Rewrite the stretch of the 2019 Pan American Games medal table text from "The United States" through "and total medals.", replacing "battle" with "race".

■ **TEXT PASSAGE**:

##########

- Location: Lima, Peru

Highlights
- Most gold medals: United States (122)
- Most total medals: United States (293)

= 2019 Pan American Games medal table =

The 2019 Pan American Games medal table is a list of National Olympic Committees (NOCs) ranked by the number of gold medals won by their athletes during the 2019 Pan American Games, held in Lima, Peru, from July 26 to August 11, 2019. Approximately 6,650 athletes from 41 NOCs will participate in 419 events in 39 sports.

The United States topped the medal count with 122 gold and 293 overall medals, its best result in the 21st century. Brazil pulled off its best performance in history, winning 54 gold and 169 overall medals, and finishing second in the standings. Mexico (37 golds) edged Canada (35), Argentina (33), and Cuba (33) in the battle for third place. The Canadians, however, won the most total medals among the three, 152. For Cuba, it was their worst result in terms of gold medals since 1971. For Chile, it was their best result in history in terms of gold and total medals.

##########

■ **EXTRACTED MATERIAL**:

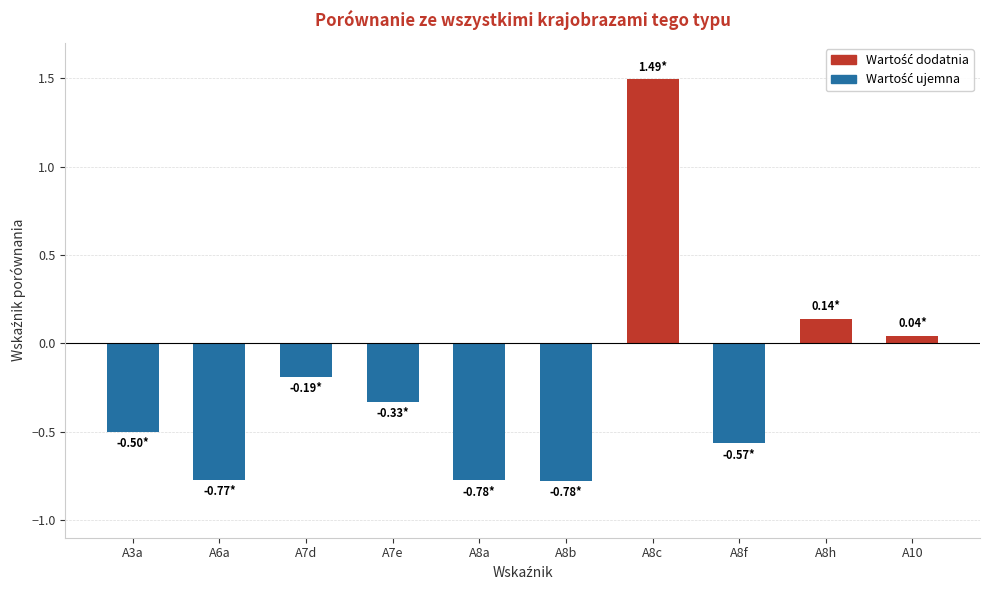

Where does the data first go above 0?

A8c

##########

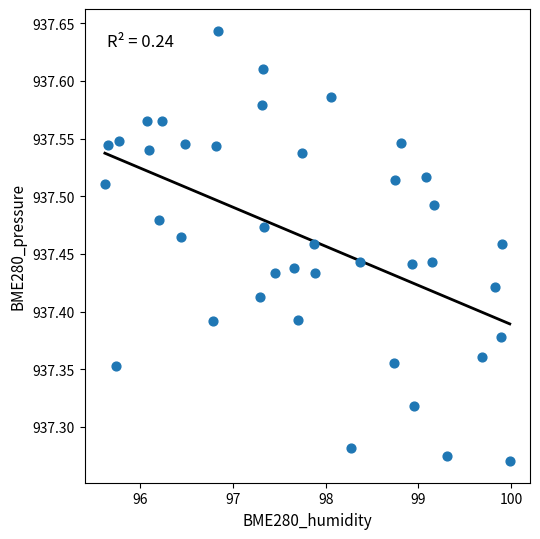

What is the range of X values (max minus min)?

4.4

##########

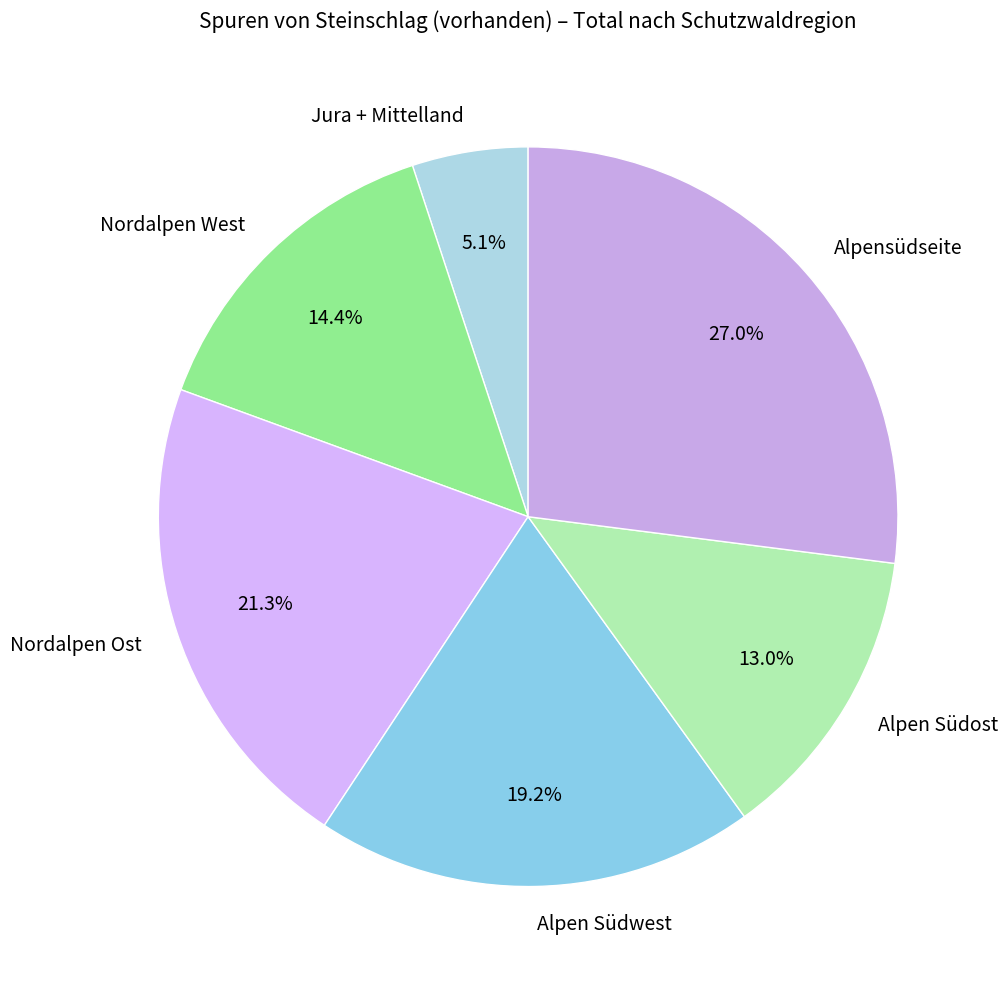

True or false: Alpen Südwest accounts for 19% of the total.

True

##########

■ **REPLY**:
The United States topped the medal count with 122 gold and 293 overall medals, its best result in the 21st century. Brazil pulled off its best performance in history, winning 54 gold and 169 overall medals, and finishing second in the standings. Mexico (37 golds) edged Canada (35), Argentina (33), and Cuba (33) in the race for third place. The Canadians, however, won the most total medals among the three, 152. For Cuba, it was their worst result in terms of gold medals since 1971. For Chile, it was their best result in history in terms of gold and total medals.